Much if what we consider valuable in our world arises out of these kind of lopsided conflicts, because the act of facing overwhelming odds produces greatness and beauty.
I get the worst insomnia after races. The meets are normally run at night, so the late exercise alone is bad. Then, I have a cup of coffee before the warmup. Add the adrenaline from the racing experience, and it’s a losing battle. Usually, I lie in bed for four or so hours, before getting up to go on a run (or catch the start of breakfast).
The positives? I get to see a new city before anyone else. This was from my morning run along the Danube after Linz.
Also, I knock out a few podcasts from the list.
Things I’ve learned at 3 am:
- The history behind fire escapes (at one point, people were expected to tie a bucket to a rope and lower themselves out of the window)
- Why movies tickets don’t change price like baseball seats (blame the movie studios !!)
- Something about frozen orange juice concentrate (and that I have to watch Trading Places)
- Something about religion
- That there exists a device that can make you learn faster (sending electricity through different parts of the brain. At least in anecdotal trials, it works!)
- That playing futbol might become more economically attractive than football in the US (longer career, smaller chance of injury … though, don’t know if I agree on fewer injuries after watching all the carnage of the World Cup).
- People are weird about their things (even babies!)
- We (mostly) all cheat, if given the chance. But only a little.
- And finally, thanks to all the half-knowledge I’ve gained from listening to podcasts in a dreamy stupor, that I can count myself among a new clique… the modern jackass!
Conchita Wurst (Austrian winner of the 2014 Eurovision song contest) was the pre-meet entertainment. Take that, tracktown.
Being goofy with other Americans before the race.
Our own personal polka band at dinner.
I am alternating between 3 and 13 hrs of sleep per night. So, the average is okay? Uffda.
Walking around Linz, it seems everyone is carrying an ice cream cone. I may have finally found my people.
Well, it’s all in German, but this is where I’m running tonight.
I made a pinterest map for different points of interest. (so, a list of good cafes)
I ended up not running, and instead took the reigns on documenting the race. A lot of American athletes stay in Belgium, so a meet like this can be used as an alternative to practice. It was nice to see friends, I had been solo for two days and was missing company. But we also discussed how runners should not have to go to Europe for this level of competition. It’s a fun, but low key experience, and it would not be hard to replicate in the US. Just get a Pasta Mobile!

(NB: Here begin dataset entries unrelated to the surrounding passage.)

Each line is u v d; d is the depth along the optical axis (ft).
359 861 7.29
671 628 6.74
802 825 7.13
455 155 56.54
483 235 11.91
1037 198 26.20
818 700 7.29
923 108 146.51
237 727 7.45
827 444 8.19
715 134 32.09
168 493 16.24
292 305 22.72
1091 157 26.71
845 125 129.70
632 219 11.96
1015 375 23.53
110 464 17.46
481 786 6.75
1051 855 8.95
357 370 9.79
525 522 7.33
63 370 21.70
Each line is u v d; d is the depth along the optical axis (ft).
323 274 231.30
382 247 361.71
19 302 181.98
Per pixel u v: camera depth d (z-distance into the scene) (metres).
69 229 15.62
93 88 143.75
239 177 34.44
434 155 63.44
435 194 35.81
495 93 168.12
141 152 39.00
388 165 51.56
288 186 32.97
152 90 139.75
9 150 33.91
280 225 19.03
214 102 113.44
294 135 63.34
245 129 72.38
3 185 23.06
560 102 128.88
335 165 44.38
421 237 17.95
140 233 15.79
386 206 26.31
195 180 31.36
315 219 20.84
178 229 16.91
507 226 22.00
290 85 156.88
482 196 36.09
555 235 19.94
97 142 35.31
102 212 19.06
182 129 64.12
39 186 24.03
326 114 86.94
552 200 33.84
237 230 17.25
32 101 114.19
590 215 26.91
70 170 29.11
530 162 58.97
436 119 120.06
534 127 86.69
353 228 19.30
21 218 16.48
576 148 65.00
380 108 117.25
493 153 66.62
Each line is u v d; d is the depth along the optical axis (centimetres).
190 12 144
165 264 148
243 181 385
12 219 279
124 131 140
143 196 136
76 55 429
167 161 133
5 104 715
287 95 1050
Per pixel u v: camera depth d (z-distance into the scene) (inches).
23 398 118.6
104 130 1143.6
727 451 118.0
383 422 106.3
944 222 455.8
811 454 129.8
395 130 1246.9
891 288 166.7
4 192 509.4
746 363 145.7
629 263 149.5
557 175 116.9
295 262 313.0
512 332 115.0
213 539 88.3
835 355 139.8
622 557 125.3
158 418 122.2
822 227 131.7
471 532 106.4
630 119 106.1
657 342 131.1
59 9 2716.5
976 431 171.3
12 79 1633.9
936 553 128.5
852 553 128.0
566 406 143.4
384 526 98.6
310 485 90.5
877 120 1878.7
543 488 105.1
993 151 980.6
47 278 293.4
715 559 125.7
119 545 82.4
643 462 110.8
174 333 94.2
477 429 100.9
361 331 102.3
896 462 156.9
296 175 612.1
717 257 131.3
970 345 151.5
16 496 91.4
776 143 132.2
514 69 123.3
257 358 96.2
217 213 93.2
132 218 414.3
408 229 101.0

Kortrijk, Belgium. Not the place you might pick as a tourist destination, but maybe in that sense, a more authentic experience. It still had the charm of a small European city (photos 1: towers marking the medieval city wall, and 2: a gothic church peaking out from the main square). And there have been cool modern additions (one of the new bridges seems to float over the water. everywhere there are interesting installations for public use - a pirate ship in front of city hall, a trampoline in the river-front park). An island in the river has been designated an “artists haven,” with a former textile factory converted to a creative space. On the list for next time.
I was also impressed with the number of ambitious and unique restaurants. But I have an aversion to eating alone, so didn’t get up the courage to try any!
This is not to say that success is assured, Bennet continually warned us. Always proceed with little steps, he advised. Never forget you are dealing with human nature. Always remember we want the easy way out. We want something for nothing. We blame others when things go wrong. We deny that we have control over our minds and bodies.
-Dr. George Sheehan
at this point in the season, i want everything to be easy. it’s okay if the work is hard. it’s supposed to be.
My body was not cooperating, so no racing tonight. I’ll have my first crack in Linz on Monday. Taking control!!